Home inContext The “Conquest of the Galilee” Plan

The “Conquest of the Galilee” Plan

Barry Shaw
SOURCE
Smoke billows after IDF shelling Hezbollah targets in Lebanon.

Editor’s Note: We received this in the middle of the night from Barry Shaw,
International Strategic Affairs Associate at the Israel Institute for Strategic Studies. It explains, in part, the necessity of Israel’s operations inside Lebanon these past weeks, based on the military doctrine of preemption. According to Dr. Colin Gray of the National Institute for Public Policy, “To preempt means to strike first (or attempt to do so) in the face of an attack that is either already underway or is very credibly imminent. The decision for war has been taken by the enemy.”

We are pleased to bring Barry’s report to you and look forward to sharing more of his work in the future.

This was the Hezbollah battle plan for their invasion of the Zionist State (Israel).

One of the main lessons Hezbollah learned from the Lebanon War was the need to change the goals of the next war against Israel.

Hezbollah sought to develop offensive capabilities that would enable it to conduct a war within Israeli territory.

Imad Mughniyeh, the architect of the plan, determined that in the next war, Hezbollah would invade, capture territories and take hostages in the Galilee (North Israel).

Hezbollah targeted areas where it had topographical superiority compared to Israel’s topographical disadvantage near the border.

The Plan Highlights

• Training Hezbollah’s special forces to take control of isolated Israeli towns along the northern border.

In Hezbollah’s terminology, this was referred to as the “Conquest of the Galilee.”

• Digging tunnels penetrating Israeli territory near Israeli settlements. These tunnels were intended for the passage of hundreds of fighters, not for the abduction of soldiers or civilians. Mughniyeh’s model was the North Korean infiltration tunnels, which Iranian instructors had studied closely.

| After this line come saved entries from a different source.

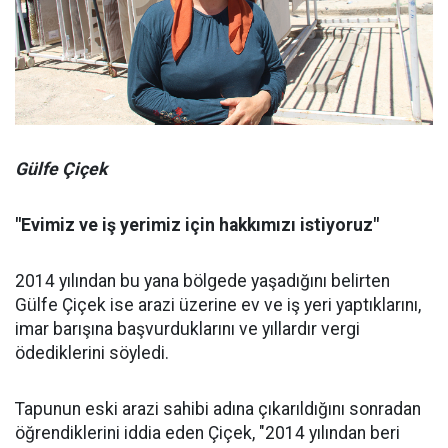
Gülfe Çiçek
"Evimiz ve iş yerimiz için hakkımızı istiyoruz"
2014 yılından bu yana bölgede yaşadığını belirten
Gülfe Çiçek ise arazi üzerine ev ve iş yeri yaptıklarını,
imar barışına başvurduklarını ve yıllardır vergi
ödediklerini söyledi.
Tapunun eski arazi sahibi adına çıkarıldığını sonradan
öğrendiklerini iddia eden Çiçek, "2014 yılından beri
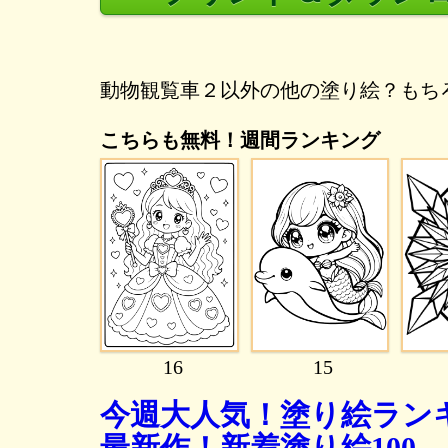
動物観覧車２以外の他の塗り絵？もち
こちらも無料！週間ランキング
16
15
今週大人気！塗り絵ランキ
最新作！新着塗り絵100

• Hezbollah’s operational plan also involved building a massive missile-launching capability targeting population centers and strategic sites from the Haifa area in the north, through Tel Aviv in the center, down to Dimona in the south. Hezbollah’s concept was that this situation would attract all of Israel’s military attention, allowing Hezbollah’s special forces to execute the “Conquest of the Galilee” plan.

The Operational Plan

The source reported that Hezbollah’s operational plan, developed in coordination with senior Iranian strategic experts, is based on deploying a force of 5,000 fighters, recently trained in Iran specifically for this purpose. In another report, it was stated that Hezbollah forces recently completed intensive training in Iran and were deployed in southern Lebanon and the Beqaa.

It was also reported that in the Maydon area in western Beqaa, Hezbollah engineering units finished excavation work and position improvements, and Iranian Army engineering units mined areas in eastern Beqaa, marked as potential landing zones for Israeli special forces, whose goal would be to strike Hezbollah’s missile and artillery arrays.

  • The 1st brigade will take control of the city of Nahariya, or parts of it, after crossing the border in the Rosh HaNikra area. According to Hezbollah’s information, the defenses in this area are minimal, the distance is short (7 km), and there are no special military or topographical features that would delay the brigade from achieving its objective.
  • At the same time, a force of 150 fighters from the first brigade will reach Nahariya by sea using speedboats that Hezbollah already possesses. The mission assigned to this force is to take as many hostages as possible to prevent Israel from bombing Hezbollah forces in this sector.
  • The 2nd brigade will take control of the town of Shlomi, which has a population of 6,500 and is located about 300 meters from the border. The goal is to sever the IDF’s supply lines and force it to send reinforcements from the east to areas in North Israel, where a large number of military forces are located.
  • The 3rd brigade was instructed to reach the city of Karmiel and take control of areas south of it in order to block movement from Acre on the Mediterranean coast to Safed.
  • The 4th brigade will take control of the the towns: Malkia, Ramot Naftali, and Yiftach to prevent the IDF from producing fire from these areas toward southern Lebanon.
  • The 5th brigade will serve as a strategic reserve force assigned to special missions.

The Hezbollah-affiliated source reported that Hezbollah’s fighting force will consist of 5 brigades, each composed of 1,000 fighters. Each brigade has been assigned a defined combat zone in Israel to take control of. Therefore, each brigade is familiar with the structure and topographical conditions of its zone and has trained for its conquest.

This was the major attack against Israel that the IDF is currently destroying in Lebanon.

All this armed and trained by Iran.

Furthermore, Hezbollah has thousands more forces trained and prepared to attack Israel stationed in Syria and in Iraq.

Barry Shaw is Senior Associate for Public Diplomacy at the Israel Institute for Strategic Studies (IISS).